I wrote another novel and I took another class,
and some of those rejection slips regretted saying ‘Pass’.
And then one day an agent rang and said he loved my book:
he thought that he could sell it, if I’d please have one more look
at Chapter Three and Chapter Ten and one quite awkward bit:
it’s where my finest writing is, but doesn’t really fit.
And then he waved his fairy dust and got a two-book deal;
I signed the line for both books at the poshest restaurant meal.
And now I am an author, and could write the whole day through,
except that I can’t find the words to write down for Book Two.
And then there’s all the manuscripts I work on to survive,
and all the students that I teach: their homework’s just arrived.
I’ve binned my office suit it’s true, and prob’ly just as well;
The house is ice, the heating bills seem forwarded from Hell.

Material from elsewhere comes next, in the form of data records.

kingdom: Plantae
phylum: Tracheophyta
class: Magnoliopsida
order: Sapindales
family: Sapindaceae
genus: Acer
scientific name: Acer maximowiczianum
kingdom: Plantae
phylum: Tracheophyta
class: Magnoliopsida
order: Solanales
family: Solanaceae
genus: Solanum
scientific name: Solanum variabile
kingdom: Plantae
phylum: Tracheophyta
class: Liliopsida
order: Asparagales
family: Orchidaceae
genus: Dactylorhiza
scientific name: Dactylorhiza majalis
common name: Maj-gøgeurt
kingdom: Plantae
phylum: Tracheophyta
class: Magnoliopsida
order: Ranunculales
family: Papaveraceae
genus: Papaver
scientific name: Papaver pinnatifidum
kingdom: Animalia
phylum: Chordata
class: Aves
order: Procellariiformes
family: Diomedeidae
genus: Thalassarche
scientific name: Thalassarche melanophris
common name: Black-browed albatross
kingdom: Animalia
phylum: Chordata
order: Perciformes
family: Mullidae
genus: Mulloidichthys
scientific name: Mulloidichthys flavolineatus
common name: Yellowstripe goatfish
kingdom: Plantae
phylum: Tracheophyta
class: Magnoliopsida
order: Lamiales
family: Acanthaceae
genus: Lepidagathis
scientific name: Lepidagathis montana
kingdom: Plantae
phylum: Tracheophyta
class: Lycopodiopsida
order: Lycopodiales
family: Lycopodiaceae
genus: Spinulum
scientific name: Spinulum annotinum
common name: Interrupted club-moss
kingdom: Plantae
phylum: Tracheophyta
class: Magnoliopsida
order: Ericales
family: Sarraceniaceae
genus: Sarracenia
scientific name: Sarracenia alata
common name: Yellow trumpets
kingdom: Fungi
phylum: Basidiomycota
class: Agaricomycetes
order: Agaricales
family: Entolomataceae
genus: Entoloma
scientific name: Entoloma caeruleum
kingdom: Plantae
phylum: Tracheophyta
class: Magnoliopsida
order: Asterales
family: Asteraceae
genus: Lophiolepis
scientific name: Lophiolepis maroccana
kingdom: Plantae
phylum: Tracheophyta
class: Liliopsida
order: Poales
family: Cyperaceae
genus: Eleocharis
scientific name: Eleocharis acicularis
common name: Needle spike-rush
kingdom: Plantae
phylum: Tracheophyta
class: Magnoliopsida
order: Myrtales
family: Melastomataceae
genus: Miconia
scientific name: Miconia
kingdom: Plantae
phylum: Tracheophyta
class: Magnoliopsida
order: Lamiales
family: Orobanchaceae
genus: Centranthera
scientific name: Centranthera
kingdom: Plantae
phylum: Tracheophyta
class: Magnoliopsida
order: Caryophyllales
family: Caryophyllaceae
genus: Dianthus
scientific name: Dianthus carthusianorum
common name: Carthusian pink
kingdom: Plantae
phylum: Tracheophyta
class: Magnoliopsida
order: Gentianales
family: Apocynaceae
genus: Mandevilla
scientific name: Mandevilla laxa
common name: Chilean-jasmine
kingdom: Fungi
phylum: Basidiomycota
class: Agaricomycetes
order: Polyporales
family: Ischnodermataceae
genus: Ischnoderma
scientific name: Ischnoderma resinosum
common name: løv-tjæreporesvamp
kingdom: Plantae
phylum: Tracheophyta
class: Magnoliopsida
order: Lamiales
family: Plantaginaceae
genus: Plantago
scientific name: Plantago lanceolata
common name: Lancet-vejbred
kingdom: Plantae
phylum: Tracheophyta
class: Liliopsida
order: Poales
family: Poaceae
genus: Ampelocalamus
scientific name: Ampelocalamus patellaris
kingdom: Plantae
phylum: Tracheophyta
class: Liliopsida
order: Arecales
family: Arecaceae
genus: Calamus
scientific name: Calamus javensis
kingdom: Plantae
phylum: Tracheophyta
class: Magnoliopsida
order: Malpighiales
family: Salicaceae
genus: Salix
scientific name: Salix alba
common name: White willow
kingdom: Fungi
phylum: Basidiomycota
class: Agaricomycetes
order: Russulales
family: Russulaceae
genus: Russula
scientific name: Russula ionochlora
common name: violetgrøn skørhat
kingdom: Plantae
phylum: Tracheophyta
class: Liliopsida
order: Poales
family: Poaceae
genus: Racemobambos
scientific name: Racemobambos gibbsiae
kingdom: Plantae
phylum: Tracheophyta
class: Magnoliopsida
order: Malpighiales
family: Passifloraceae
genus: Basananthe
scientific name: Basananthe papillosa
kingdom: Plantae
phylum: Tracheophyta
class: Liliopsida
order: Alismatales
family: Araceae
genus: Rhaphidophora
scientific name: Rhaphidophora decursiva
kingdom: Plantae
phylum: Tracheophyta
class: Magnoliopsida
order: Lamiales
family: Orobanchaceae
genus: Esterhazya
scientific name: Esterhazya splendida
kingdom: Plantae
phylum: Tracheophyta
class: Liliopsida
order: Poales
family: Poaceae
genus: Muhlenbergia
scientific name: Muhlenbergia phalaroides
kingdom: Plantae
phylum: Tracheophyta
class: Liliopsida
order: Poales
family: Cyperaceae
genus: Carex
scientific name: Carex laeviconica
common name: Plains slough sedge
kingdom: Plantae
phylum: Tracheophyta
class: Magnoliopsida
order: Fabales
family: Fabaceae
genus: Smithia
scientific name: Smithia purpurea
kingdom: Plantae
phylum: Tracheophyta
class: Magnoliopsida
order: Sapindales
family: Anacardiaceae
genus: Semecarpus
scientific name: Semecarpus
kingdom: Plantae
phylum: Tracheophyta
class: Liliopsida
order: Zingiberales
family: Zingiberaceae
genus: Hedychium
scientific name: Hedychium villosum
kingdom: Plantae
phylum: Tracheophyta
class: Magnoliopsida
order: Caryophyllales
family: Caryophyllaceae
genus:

Book Two is due tomorrow for I said a year was fine,
though One took half a decade… but my writing’s not just mine:
these days I write for editors and other paying folk,
and sometimes when I lie awake I wonder at the joke.
For readers write, and journos write, and bloggers comment too,
and I write cheques and long reports, ’cos writing’s what I do:
my job is bending words to serve their purpose and their will.
But only bad days make me wish I dreamt the old dream still;
On good days now my dreams are new, of stories yet untold,
of characters so strange or good, of wickedness, of gold,
of treachery and comedy and love in all its glories,
and those are what will bend my words so I can tell new stories.
And it’s these dreams that tax-demands and paycuts cannot steal,
for they're the only dreams that I’ve full power to make real.